__Directive a__: Return everything from "Maybe you can" down to "the Qemu cmdline?" in the NVDIMM reply below, copied exactly.

__Quoted passage__:

══════

Re: NVDIMM: make it RT aware

Pankaj Gupta <pagupta@xxxxxxxxxx> · Fri, 1 Mar 2019 02:08:59 -0500 (EST)

> Hi Pankaj,
> 
> I saw your comments.
> But I still cannot understand why using get_cpu_light() and ndl_lock->lock
> together can replace get_cpu().
> 
> When CPU number exceeds the number of lanes, it is true that get_cpu_light()
> and ndl_lock->lock can guarantee that only one CPU can use the lane, and thus
> protect the lane from sharing among different CPU.
> 
> But for two or more tasks on the same CPU, the patch is not sufficient to
> protect
> the lane in this situation. Two tasks can use the same lane which can access
> critical
> section at the same time due to preemption in RT kernel, unless the lane is
> protected
> somewhere else for this situation which I missed in the code.

Exactly, that's what I tried to explain. One of my suggestion was:
we can use "local_lock_cpu" in place of "get_cpu" for RT.

Current patch by "Dan" looks fine to me. Only change I think is: to use
"local_lock_cpu" in place of "get_cpu_light".

Still good to hear from real-time experts. 

Maybe you can test this, I could not send an updated patch as I don't
have actual hardware to test. Not sure if you are using Qemu? If yes, 
please share the Qemu cmdline?

══════

__Listed entries__:
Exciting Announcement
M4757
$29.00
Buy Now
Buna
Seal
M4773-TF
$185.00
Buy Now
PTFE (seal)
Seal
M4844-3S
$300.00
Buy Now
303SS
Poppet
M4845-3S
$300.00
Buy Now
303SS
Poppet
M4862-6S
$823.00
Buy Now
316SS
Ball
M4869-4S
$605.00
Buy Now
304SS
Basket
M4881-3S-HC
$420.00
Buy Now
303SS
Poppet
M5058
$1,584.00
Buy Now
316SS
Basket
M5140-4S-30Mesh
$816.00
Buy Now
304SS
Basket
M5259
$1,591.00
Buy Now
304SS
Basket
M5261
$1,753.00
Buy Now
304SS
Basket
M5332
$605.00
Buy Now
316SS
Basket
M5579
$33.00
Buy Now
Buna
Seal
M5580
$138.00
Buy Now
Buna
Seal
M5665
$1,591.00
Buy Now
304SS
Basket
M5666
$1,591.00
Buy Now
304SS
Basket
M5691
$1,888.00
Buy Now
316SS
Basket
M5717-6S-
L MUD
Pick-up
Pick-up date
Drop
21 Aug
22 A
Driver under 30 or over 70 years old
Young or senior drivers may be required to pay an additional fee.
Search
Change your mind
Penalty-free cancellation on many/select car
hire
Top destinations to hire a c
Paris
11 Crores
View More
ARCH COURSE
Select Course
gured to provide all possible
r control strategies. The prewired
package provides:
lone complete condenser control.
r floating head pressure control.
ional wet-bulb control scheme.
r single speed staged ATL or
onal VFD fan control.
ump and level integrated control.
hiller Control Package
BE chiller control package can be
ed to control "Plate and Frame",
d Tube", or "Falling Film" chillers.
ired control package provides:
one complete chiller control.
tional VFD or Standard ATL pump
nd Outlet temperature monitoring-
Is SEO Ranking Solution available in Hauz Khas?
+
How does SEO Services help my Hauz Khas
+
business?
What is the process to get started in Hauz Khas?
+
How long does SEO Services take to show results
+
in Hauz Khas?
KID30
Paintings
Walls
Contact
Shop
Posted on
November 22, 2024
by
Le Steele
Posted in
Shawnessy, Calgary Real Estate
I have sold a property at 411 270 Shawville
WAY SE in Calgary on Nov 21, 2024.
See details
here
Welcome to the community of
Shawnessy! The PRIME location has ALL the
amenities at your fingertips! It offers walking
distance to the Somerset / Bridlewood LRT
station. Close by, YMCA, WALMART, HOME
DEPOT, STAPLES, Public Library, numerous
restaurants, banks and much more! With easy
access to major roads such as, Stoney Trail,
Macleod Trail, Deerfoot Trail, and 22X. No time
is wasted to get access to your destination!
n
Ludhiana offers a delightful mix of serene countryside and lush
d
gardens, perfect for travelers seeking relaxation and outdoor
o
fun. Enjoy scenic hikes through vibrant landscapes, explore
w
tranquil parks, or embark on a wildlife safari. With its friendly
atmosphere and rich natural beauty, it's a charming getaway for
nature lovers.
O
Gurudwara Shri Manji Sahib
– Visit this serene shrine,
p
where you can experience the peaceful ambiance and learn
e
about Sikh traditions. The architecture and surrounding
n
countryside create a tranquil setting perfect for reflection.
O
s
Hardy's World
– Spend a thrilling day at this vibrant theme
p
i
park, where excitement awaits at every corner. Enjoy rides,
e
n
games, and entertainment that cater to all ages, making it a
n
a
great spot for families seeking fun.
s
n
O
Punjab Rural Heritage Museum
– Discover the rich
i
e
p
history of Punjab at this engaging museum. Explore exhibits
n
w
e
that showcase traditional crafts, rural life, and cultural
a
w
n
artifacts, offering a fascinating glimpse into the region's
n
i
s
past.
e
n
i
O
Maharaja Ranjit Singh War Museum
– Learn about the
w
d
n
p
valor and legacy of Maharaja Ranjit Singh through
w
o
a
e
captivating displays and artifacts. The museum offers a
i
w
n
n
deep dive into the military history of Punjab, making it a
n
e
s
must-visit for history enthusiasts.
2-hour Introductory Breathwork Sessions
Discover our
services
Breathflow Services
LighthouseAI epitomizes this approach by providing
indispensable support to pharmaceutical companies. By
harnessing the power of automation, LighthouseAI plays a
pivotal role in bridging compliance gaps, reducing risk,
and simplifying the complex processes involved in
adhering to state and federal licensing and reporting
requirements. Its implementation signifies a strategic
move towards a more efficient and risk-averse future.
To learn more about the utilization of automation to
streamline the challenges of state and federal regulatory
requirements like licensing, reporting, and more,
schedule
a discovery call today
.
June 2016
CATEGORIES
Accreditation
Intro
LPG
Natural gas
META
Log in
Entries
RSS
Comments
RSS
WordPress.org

══════

__Directive b__: Find every line in the records that contains the word "Singh", matching case, and copy each of those lines.

__Exercise output a__:
Maybe you can test this, I could not send an updated patch as I don't
have actual hardware to test. Not sure if you are using Qemu? If yes, 
please share the Qemu cmdline?

__Exercise output b__:
Maharaja Ranjit Singh War Museum
valor and legacy of Maharaja Ranjit Singh through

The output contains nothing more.